(Saved data entries)
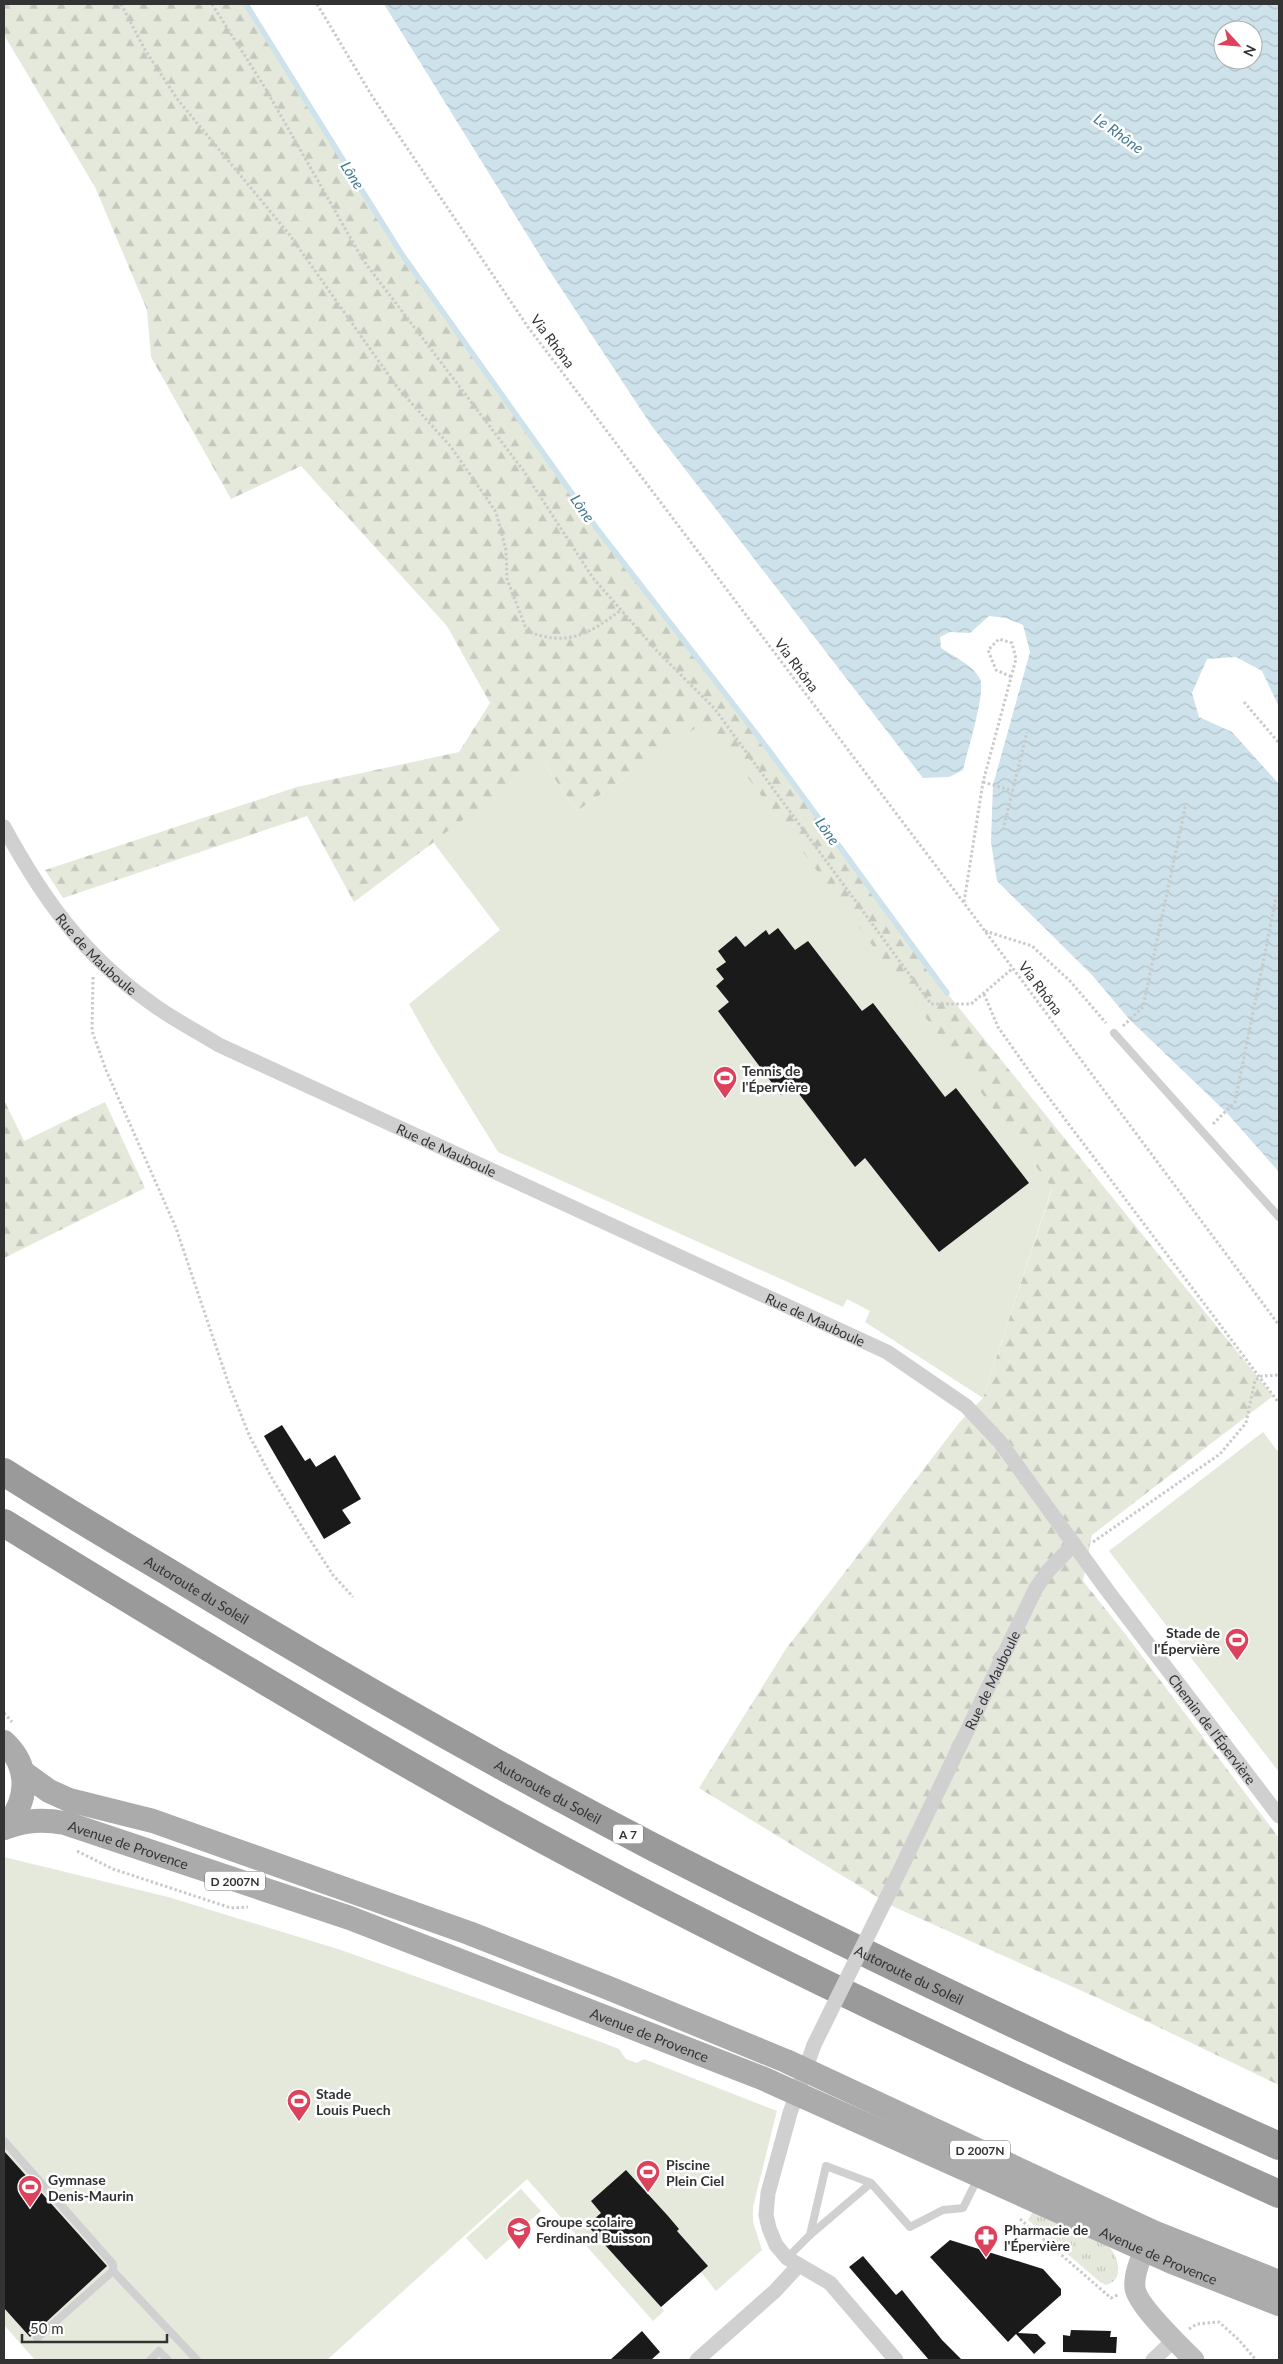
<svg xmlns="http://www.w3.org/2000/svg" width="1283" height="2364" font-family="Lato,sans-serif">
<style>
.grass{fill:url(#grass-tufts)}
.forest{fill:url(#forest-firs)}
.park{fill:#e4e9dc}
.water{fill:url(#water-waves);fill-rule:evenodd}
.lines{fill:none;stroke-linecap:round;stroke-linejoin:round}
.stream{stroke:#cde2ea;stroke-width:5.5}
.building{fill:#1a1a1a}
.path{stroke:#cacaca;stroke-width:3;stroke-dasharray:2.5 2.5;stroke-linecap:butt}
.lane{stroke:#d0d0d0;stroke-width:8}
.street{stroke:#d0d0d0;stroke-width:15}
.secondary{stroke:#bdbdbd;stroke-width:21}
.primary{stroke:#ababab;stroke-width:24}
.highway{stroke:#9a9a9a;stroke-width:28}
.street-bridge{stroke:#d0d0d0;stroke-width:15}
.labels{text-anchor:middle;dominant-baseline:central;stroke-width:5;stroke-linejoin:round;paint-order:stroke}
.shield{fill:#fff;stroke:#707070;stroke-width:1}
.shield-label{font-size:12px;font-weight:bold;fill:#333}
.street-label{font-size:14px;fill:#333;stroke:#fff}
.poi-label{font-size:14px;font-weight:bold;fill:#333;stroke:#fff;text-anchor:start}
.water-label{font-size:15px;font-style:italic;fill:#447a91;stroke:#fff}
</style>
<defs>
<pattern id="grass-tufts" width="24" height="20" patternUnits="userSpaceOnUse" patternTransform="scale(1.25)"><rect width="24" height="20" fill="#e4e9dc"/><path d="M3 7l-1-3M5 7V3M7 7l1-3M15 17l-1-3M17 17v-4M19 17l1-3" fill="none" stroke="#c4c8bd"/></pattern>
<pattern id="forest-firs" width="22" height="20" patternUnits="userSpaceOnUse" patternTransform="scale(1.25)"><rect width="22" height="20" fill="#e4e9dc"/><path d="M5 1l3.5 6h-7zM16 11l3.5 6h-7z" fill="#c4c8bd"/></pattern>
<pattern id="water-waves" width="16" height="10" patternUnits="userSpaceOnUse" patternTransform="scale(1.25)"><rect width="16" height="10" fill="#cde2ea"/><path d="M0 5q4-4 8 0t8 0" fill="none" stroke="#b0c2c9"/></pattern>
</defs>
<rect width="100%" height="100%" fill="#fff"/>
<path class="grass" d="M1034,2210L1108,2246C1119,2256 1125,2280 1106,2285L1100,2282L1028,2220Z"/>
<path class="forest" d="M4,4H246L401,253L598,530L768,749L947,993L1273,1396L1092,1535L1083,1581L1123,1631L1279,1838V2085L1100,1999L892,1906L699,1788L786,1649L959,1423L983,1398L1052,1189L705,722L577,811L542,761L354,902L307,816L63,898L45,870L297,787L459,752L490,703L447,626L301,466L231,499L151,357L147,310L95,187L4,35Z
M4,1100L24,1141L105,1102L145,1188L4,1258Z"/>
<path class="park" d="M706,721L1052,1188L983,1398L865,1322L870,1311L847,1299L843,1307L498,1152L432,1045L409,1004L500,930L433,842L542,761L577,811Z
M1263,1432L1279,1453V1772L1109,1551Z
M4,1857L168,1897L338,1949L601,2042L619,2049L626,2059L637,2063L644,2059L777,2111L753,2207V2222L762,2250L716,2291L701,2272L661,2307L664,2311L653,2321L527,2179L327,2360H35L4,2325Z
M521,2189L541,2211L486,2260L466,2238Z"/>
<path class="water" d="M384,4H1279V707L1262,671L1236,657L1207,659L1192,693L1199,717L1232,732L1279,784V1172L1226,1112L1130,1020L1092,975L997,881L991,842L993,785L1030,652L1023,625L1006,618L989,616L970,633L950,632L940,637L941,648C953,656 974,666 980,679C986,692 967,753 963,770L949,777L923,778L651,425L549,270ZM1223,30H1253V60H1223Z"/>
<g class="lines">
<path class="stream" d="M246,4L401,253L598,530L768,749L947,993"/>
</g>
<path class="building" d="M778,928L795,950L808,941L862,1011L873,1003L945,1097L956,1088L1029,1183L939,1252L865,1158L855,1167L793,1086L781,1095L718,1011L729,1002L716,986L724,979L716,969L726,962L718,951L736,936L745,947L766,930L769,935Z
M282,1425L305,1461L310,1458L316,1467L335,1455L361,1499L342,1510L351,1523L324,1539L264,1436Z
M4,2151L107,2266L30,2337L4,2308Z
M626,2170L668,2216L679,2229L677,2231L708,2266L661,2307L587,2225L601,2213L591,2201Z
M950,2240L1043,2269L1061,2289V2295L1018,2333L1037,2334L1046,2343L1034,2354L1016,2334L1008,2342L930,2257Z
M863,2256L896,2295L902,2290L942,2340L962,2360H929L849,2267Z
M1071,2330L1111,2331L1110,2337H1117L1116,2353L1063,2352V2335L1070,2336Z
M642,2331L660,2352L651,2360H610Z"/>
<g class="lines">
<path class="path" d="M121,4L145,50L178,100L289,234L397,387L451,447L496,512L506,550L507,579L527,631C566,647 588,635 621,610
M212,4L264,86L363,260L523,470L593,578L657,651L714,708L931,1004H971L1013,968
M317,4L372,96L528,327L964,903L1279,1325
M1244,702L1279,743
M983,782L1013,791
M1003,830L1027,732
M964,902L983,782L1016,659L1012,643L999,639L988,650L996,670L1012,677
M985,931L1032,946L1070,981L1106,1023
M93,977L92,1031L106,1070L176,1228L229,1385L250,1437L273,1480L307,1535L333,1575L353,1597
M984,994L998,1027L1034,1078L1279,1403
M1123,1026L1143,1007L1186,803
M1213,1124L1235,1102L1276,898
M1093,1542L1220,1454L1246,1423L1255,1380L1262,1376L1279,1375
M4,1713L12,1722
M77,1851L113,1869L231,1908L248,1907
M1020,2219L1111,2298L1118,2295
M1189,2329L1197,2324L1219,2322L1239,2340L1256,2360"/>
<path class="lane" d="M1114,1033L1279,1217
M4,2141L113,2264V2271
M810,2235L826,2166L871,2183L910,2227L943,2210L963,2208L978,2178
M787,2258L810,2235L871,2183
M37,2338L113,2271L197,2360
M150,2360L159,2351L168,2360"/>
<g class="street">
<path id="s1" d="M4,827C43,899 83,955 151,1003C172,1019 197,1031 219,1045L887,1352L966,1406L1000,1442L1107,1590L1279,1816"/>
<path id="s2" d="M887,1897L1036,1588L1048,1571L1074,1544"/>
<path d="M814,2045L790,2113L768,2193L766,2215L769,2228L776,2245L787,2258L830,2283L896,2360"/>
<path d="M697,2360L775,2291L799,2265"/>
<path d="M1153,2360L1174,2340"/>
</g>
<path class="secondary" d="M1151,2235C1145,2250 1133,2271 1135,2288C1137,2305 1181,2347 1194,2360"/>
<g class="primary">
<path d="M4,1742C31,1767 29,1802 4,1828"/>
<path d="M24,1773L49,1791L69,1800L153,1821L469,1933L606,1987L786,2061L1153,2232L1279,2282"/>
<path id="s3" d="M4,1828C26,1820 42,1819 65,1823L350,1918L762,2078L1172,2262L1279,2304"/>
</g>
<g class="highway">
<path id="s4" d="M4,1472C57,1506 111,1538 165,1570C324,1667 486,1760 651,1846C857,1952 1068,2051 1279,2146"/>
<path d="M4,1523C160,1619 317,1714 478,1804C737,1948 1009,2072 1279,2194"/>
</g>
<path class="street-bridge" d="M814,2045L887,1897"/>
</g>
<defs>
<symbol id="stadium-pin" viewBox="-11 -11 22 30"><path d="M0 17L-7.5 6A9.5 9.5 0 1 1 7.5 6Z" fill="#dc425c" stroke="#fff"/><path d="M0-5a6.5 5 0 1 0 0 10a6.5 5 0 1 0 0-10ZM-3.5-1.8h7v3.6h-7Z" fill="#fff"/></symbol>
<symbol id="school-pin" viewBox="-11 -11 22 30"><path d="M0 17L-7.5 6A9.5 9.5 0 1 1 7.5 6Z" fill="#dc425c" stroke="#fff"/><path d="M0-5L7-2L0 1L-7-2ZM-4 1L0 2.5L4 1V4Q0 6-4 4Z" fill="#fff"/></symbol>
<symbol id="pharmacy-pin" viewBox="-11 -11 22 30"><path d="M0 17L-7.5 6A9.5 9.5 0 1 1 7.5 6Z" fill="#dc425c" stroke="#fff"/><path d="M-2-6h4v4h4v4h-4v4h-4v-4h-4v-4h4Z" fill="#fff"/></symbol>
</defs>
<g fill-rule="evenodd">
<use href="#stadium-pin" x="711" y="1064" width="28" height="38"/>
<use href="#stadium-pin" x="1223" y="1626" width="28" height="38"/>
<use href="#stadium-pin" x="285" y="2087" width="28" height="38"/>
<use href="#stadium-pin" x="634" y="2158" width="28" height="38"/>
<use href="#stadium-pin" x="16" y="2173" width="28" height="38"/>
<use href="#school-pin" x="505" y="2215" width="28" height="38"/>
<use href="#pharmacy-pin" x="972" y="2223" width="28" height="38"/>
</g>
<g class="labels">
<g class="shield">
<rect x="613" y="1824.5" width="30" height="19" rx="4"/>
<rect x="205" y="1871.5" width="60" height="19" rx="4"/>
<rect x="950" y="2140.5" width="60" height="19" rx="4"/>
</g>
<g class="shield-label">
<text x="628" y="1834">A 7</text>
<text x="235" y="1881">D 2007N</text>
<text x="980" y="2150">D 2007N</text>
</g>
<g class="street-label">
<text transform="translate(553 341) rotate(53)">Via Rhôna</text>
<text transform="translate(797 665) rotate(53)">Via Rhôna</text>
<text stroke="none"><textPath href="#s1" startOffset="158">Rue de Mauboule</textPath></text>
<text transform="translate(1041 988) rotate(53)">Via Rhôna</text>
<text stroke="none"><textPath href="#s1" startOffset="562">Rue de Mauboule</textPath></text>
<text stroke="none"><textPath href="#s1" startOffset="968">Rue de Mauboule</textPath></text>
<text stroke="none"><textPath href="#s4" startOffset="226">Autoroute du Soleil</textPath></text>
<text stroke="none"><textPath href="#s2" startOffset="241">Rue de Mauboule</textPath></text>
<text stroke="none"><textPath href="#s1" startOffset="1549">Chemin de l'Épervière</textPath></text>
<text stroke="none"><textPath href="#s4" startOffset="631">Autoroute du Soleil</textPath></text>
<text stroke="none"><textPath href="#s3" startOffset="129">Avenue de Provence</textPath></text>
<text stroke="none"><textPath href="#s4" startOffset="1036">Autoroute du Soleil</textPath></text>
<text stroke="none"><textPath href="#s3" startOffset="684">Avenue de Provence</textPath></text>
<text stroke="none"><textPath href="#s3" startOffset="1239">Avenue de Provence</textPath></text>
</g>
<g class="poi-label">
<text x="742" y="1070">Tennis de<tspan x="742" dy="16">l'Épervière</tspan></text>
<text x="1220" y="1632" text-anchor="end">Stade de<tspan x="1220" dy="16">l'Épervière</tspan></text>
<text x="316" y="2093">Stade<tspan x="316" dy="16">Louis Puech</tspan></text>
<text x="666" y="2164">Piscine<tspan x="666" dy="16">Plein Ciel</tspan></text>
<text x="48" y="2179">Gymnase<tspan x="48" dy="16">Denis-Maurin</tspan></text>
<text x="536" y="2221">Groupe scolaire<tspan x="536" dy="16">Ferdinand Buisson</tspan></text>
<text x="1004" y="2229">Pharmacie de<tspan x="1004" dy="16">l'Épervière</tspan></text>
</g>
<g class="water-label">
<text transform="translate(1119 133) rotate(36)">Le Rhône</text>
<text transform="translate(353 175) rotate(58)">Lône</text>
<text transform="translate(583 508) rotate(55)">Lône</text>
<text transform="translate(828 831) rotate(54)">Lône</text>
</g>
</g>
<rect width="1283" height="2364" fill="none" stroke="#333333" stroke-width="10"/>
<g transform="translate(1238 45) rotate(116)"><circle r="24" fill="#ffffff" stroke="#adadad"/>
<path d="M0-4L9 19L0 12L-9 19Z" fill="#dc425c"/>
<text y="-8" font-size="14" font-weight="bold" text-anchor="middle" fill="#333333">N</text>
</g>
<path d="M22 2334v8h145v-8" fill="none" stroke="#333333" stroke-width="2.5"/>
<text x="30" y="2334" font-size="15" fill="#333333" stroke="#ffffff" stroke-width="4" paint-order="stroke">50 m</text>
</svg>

WHAT THE TASK REQUIRES
The expected answer is every line above in which the word "Autoroute" appears.

REPLY
<text stroke="none"><textPath href="#s4" startOffset="226">Autoroute du Soleil</textPath></text>
<text stroke="none"><textPath href="#s4" startOffset="631">Autoroute du Soleil</textPath></text>
<text stroke="none"><textPath href="#s4" startOffset="1036">Autoroute du Soleil</textPath></text>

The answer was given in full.